She resumed her mournful, melancholy walk, now slow in pace and drooping in gait.

Time was wearing on—nine o'clock would soon strike—and if she were ever to take the first step in a loathsome trade, now was the moment!

Think not, reader, that because this young woman had become the mistress of a thief, and had passed through all the training of a low lodging-house and several weeks of misery and want,—think not that she was prepared to rush at once and in a moment on a career of public prostitution!

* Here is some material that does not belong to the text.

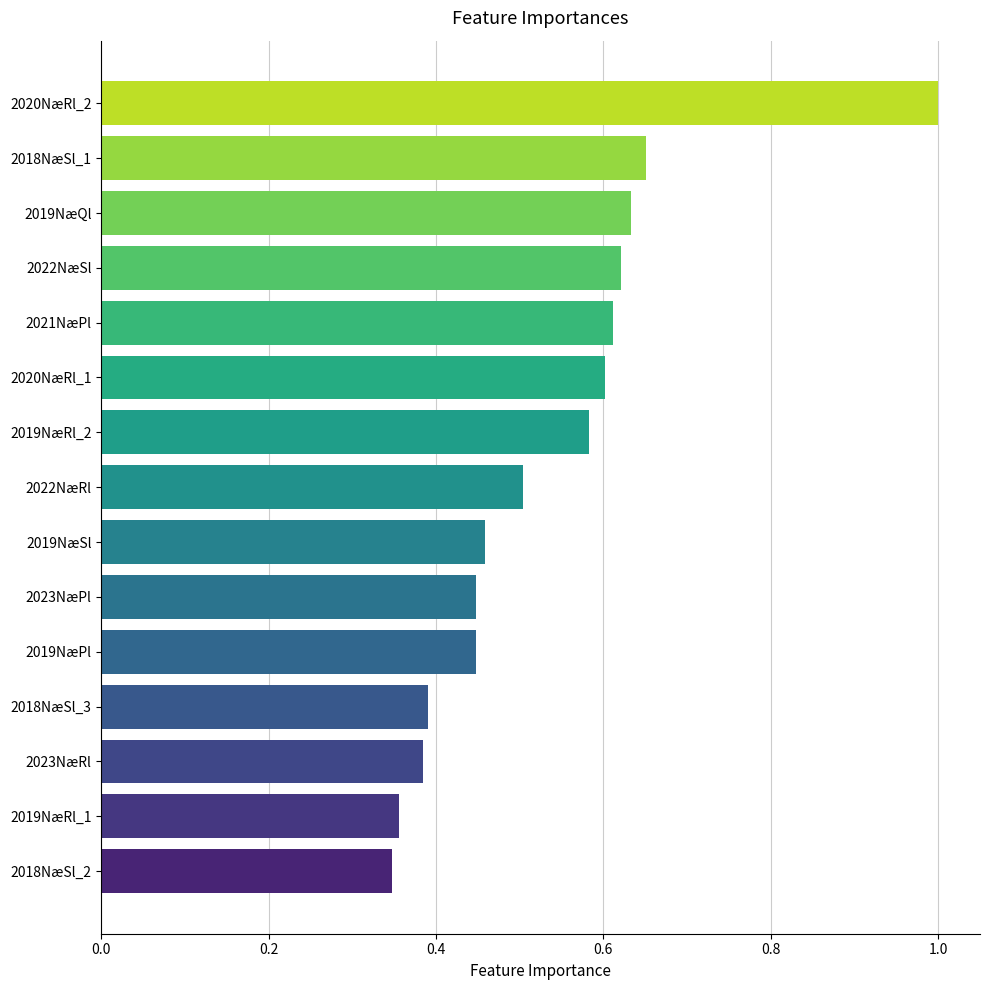

What is the label of the 6th bar from the bottom?

2023NæPl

No: she was attached to her lover, in the first place;—and secondly, she was no brazen-faced slut, whose mind had derived coarseness from intemperance, or callousness from ill-treatment.

She shrank from the path which alone seemed open to her: she recoiled from the ways into which a stern necessity commanded her to enter.

While she was endeavouring to subdue the bitterness of the reflections which crowded upon her soul, a young woman, scarcely a year older than herself, accosted her, and said, "My dear, are you come on this beat to be one of us?"

Matilda saw by a glance that the female was one of the lowest class of prostitutes; and she burst into tears.

"Oh! then, you are come out for that purpose!" exclaimed the other. "Well, you must pay your footing at all events;"—and making a signal to several of her friends who stood at a short distance, she cried, "Here's a precious lark! a gal which wants to be one of us, and is blubbering at it!"

Matilda was now surrounded by loose women, who vowed that she should treat them, or they would tear her eyes out.

Vainly did she protest that she had no money: tears and remonstrances were of no avail; and the prostitutes were growing more clamorous,—for, it must be remembered, there were no New Police in those days,—when an old man, decently dressed, but horribly ugly, stopped near the group and asked what was the matter.